Tento compreender o imaginário que Josildo trazia consigo e a dinâmica por que passou ao longo do processo de negociação descrito por Leny Sato. A regra de ter de apagar as gravações - deletar o próprio trabalho?, trabalhar mais?, trabalhar de novo? Cansaço, raiva, indignação? O que fazer com esses sentimentos? Engolir, negar, afogar num porre, descarregar fora do trabalho? Negar-se à tarefa, resistir, brigar? E os tantos medos? Josildo parece ter assumido o desejo de que o trabalho - ou pelo menos esta regra - fosse diferente, a despeito da apregoada racionalidade técnica. Haveria um jeito de fazer diferente! E que seria possível implantar mudanças - ainda que num contexto assimétrico de forças. Se é que algo semelhante aconteceu no imaginário de Josildo e de seus companheiros, compreender a dinâmica destes dois momentos - assumir o desejo de mudança e acreditar na possibilidade dela - parece-me muito importante, por serem movimentos-chave para a ruptura com as representações instituídas e para a instituição de novas. Conhecer os processos facilitadores destas transformações do imaginário pode, por exemplo, iluminar conteúdos e metodologias adequados para as práticas educativas desenvolvidas por entidades sindicais, voltadas para a organização dos trabalhadores.
Em seguida (será que há uma seqüência tão lógica?!) vem a astúcia do grupo, como bem registra Sato: uma verdadeira e complexa análise estratégica de atores e da ação, onde os trabalhadores partilham, no plano coletivo, a insatisfação, o desejo e a crença na mudança; antecipam dificuldades e identificam possibilidades de alianças - quando se "deslocam" para o lugar dos outros atores e percebem a "com-fusão" de interesses em pontos específicos; dão visibilidade ao problema, negando-se à tarefa ou convocando as "mulheres da linha de cima" para ajudar nela; e vão ao supervisor de produção munidos de argumentos e propostas.

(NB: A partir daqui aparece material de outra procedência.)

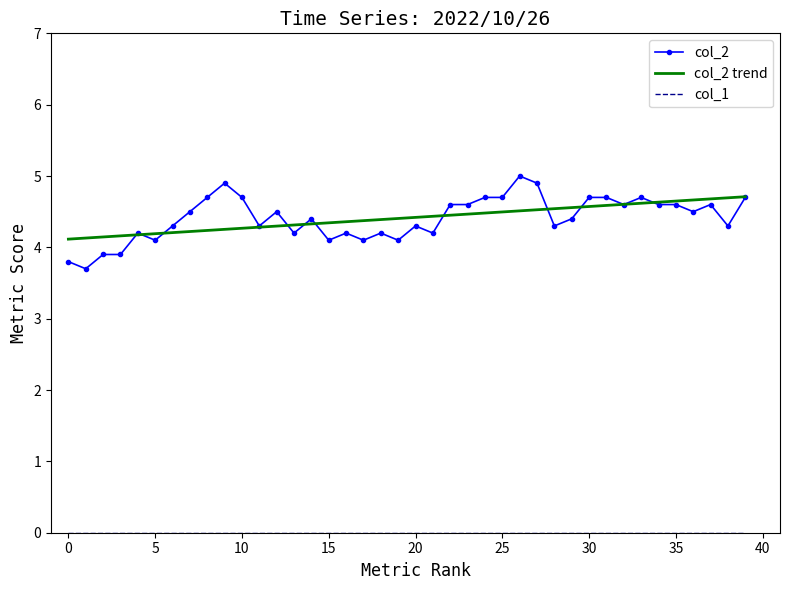

What are all the series names shown in the legend?

col_2, col_2 trend, col_1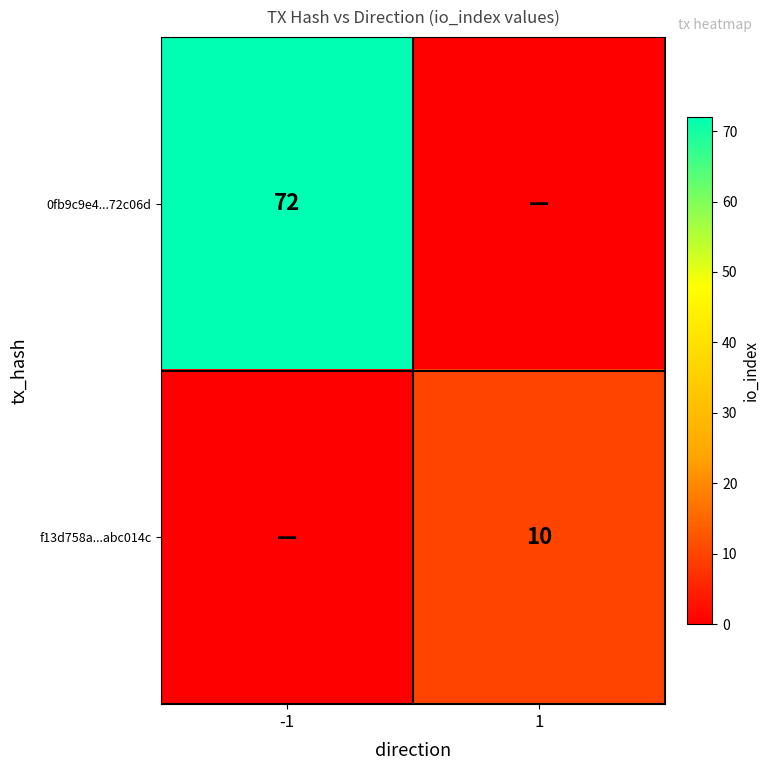

True or false: f13d758a...abc014c has a value of 10 at 1.

True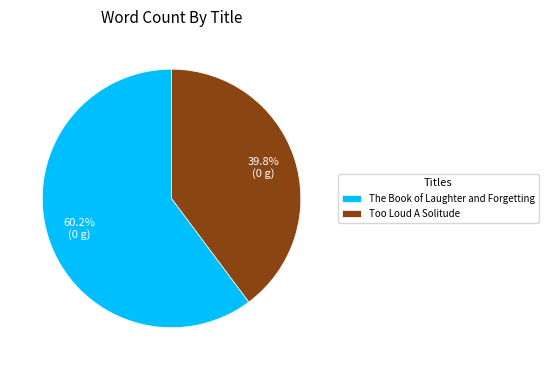

What is the largest slice in the pie chart?

The Book of Laughter and Forgetting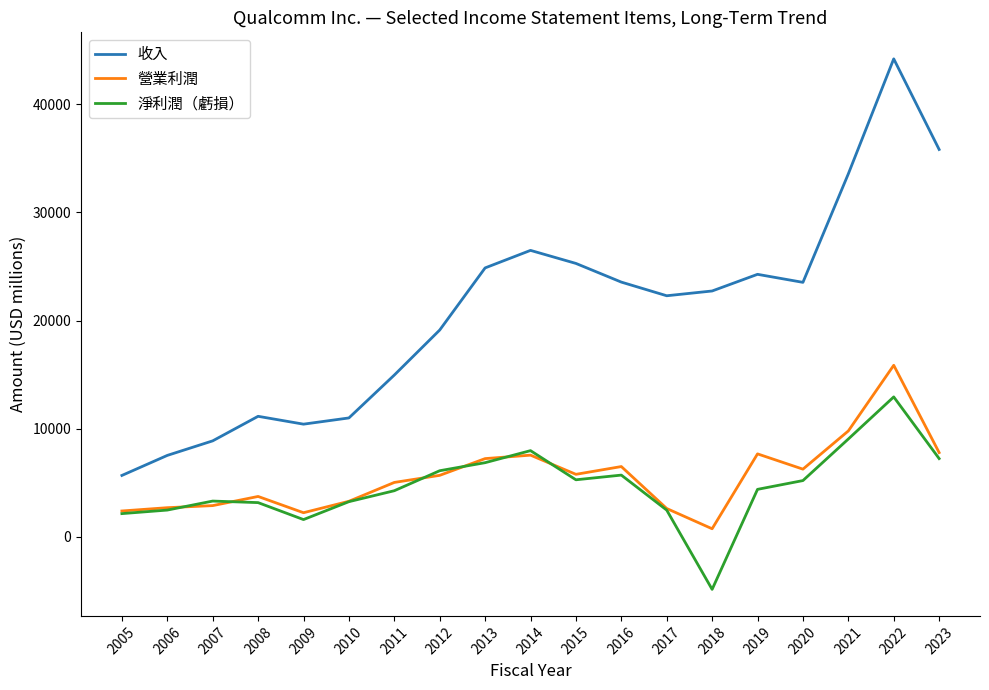

True or false: 收入 and 營業利潤 intersect in this chart.

False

Saíram vitoriosos! E a vitória também tem uma dimensão simbólica, apontada por Leny Sato, que constitui-se certamente em um outro tipo de ganho para os trabalhadores. Acredito que, no processo de constituição desses sujeitos - e dos que acompanharam a história a partir de outras "linhas" -, ter conseguido mudar o que é dado como imutável, racional, poderoso, será uma experiência indelével - ao contrário dos seus carimbos nos frascos!

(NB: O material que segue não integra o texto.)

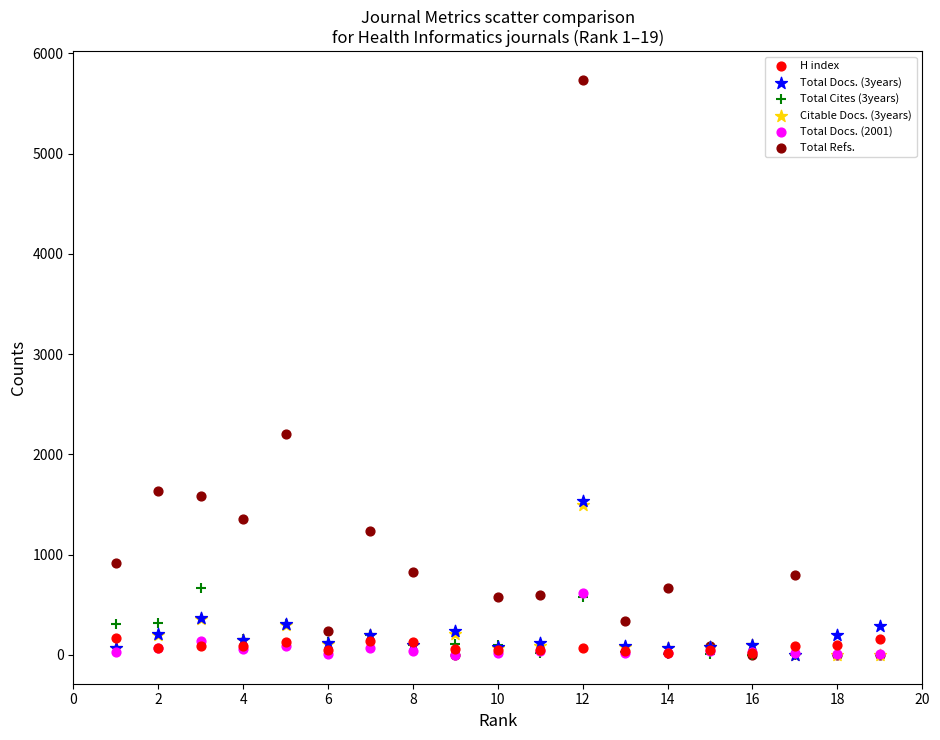

Across all series, what Y value is closest to 2867?

2208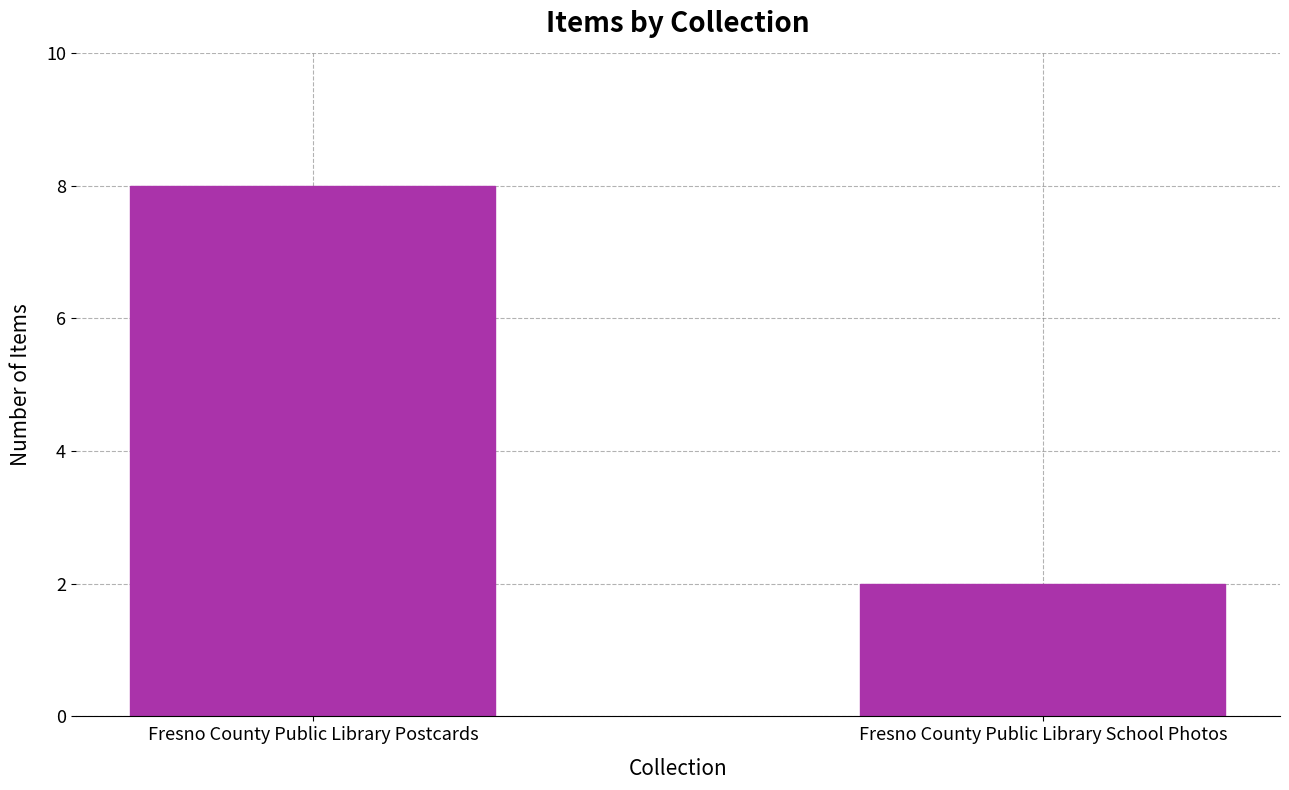

True or false: the data shows 3 at Fresno County Public Library School Photos.

False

Quiçá os profissionais da área de saúde do trabalhador possamos revisitar agora nossas representações sobre os trabalhadores e, a partir do reconhecimento de seu saber e capacidade de ação em defesa da saúde, resituar nosso papel e nossas práticas...
THOMPSON, J. B., 1995. Ideologia e Cultura Moderna: Teoria Social Crítica na Era dos Meios de Comunicação de Massa. Petrópolis: Editora Vozes.